Tobaji Stewart

The batá is a sacred drum tradition originating among the Yoruba people of West Africa and brought to the New World during the slave trade era.  Female in nature, the three two-headed drums played by three men activate a sacred language that communicates with the spirit world of the Orisha (or deities).  The batá are central to the practice of the Lucumí tradition where many rituals cannot be done without them.
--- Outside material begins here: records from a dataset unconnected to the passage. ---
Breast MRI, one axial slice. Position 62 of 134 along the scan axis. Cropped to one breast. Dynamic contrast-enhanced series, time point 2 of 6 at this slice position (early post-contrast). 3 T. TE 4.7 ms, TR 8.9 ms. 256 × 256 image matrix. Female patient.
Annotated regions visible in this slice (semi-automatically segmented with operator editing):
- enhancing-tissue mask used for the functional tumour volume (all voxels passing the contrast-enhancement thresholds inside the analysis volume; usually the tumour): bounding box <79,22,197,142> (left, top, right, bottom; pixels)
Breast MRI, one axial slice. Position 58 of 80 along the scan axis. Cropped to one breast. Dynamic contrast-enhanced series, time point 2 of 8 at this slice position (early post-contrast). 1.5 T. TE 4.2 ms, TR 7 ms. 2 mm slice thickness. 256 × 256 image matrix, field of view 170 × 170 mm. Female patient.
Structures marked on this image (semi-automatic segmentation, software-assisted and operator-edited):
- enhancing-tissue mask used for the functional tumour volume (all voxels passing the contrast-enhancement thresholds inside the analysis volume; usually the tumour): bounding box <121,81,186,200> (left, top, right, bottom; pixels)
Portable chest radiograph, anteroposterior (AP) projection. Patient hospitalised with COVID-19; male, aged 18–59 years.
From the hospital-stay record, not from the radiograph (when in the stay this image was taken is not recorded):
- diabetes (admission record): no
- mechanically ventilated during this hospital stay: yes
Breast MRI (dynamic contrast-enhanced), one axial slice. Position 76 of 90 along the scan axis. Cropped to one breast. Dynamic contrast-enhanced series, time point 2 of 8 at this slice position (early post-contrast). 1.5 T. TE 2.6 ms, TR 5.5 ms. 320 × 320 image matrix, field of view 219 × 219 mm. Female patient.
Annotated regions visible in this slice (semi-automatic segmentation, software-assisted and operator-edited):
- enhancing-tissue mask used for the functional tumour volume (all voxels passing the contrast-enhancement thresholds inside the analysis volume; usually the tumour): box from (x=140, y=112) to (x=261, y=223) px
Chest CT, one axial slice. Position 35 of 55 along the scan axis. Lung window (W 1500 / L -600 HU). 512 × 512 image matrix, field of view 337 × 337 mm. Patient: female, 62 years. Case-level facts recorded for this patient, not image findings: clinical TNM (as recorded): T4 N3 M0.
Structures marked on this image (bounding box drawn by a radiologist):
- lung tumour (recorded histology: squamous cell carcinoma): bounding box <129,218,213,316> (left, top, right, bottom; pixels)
Tobaji Stewart has been a drummer for over fifty years, beginning his study of the batá in Oakland in 1972, with Marcus Gordon and Bill Summers.  Now Tobaji is among the country’s foremost teachers and practitioners in the art of constructing and playing the highly specialized and complex batá and is a source of instruction, information, and inspiration to Bay Area batá devotees and Lucumí practitioners.

Of his role as an Olu Batá, the title for a master batá drummer, Tobaji says, “For many years, I was the go-to guy when members of the community wanted a battery to play for a bembe [ceremony].  The members of the battery with the Apon (lead singer) run the ceremony.  They have to know the Iyania, the minimum greeting for the 27 major Orisha.  They open and close the ceremonies.  They call the Orisha.  They have to know the members of the community and what Ocha they are initiated to.  They have to know Oriki to call a reluctant Orisha.  But just as importantly in the larger sense, my job is to share what has been taught to me, to be a tool and a vehicle to help people open their eyes to the values inherent in the traditions of Africa, that we did more than what happened in slavery.”

As a master artist in ACTA’s Apprenticeship Program in 2016, Tobaji will work with his apprentice Davina Estrella Hinkle to further ground her skills and technique in the sung liturgy of the Yoruba tradition of West Africa.

Tobaji was a master artist in ACTA’s Apprenticeship Program in 2013, with his sons and apprentices Ade Ogun Ire Thomas-Stewart and Adisa Brian Stewart, sharing the cultural and performative significance of the sacred batá drum tradition.